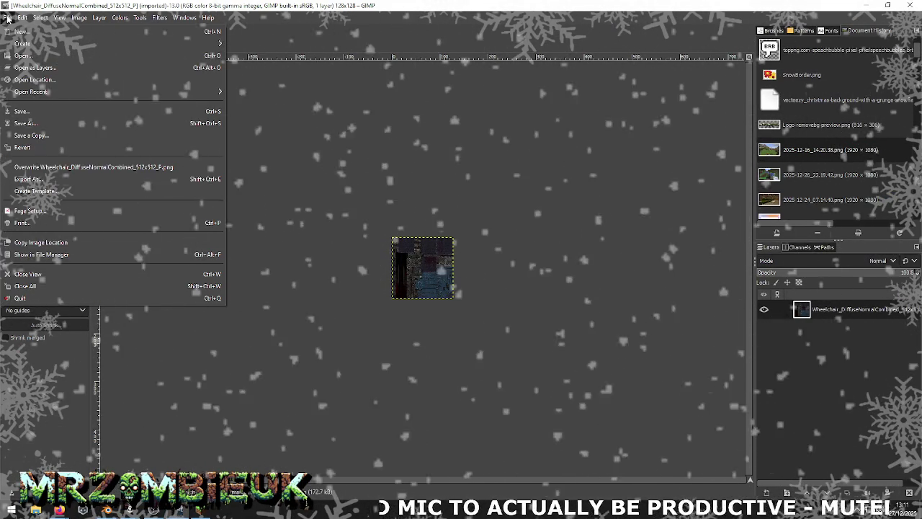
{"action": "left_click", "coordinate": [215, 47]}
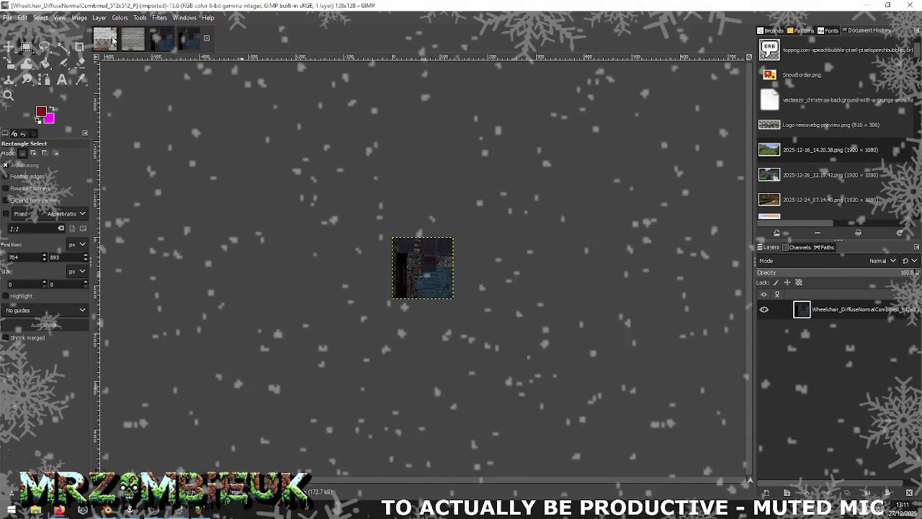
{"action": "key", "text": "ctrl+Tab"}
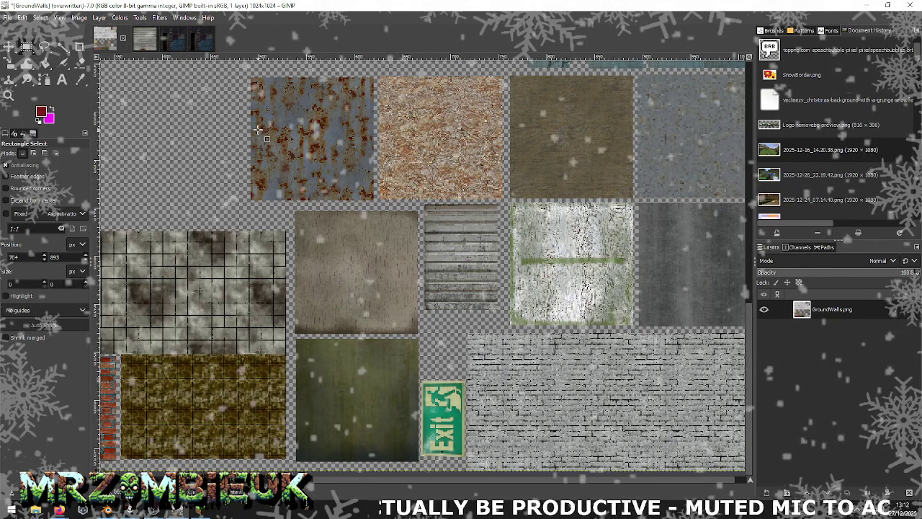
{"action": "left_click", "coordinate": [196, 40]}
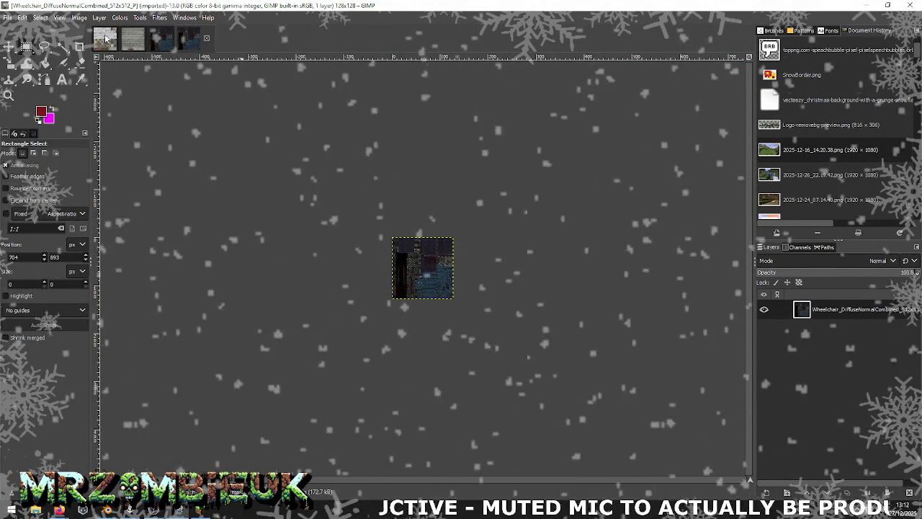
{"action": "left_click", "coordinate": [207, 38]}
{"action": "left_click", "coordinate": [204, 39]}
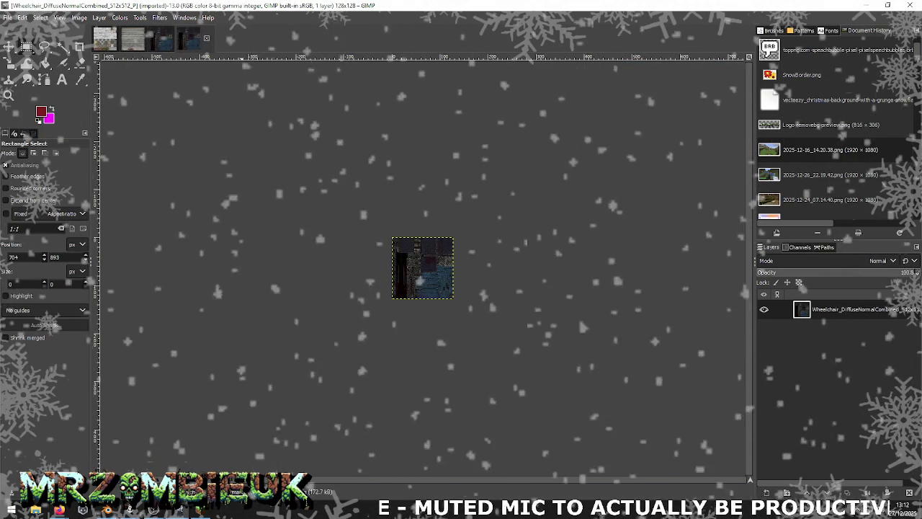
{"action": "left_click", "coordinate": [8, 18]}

_____

Return all records exactly; no pictures.

{"action": "left_click", "coordinate": [215, 47]}
{"action": "key", "text": "ctrl+Tab"}
{"action": "left_click", "coordinate": [196, 40]}
{"action": "left_click", "coordinate": [207, 38]}
{"action": "left_click", "coordinate": [204, 39]}
{"action": "left_click", "coordinate": [8, 18]}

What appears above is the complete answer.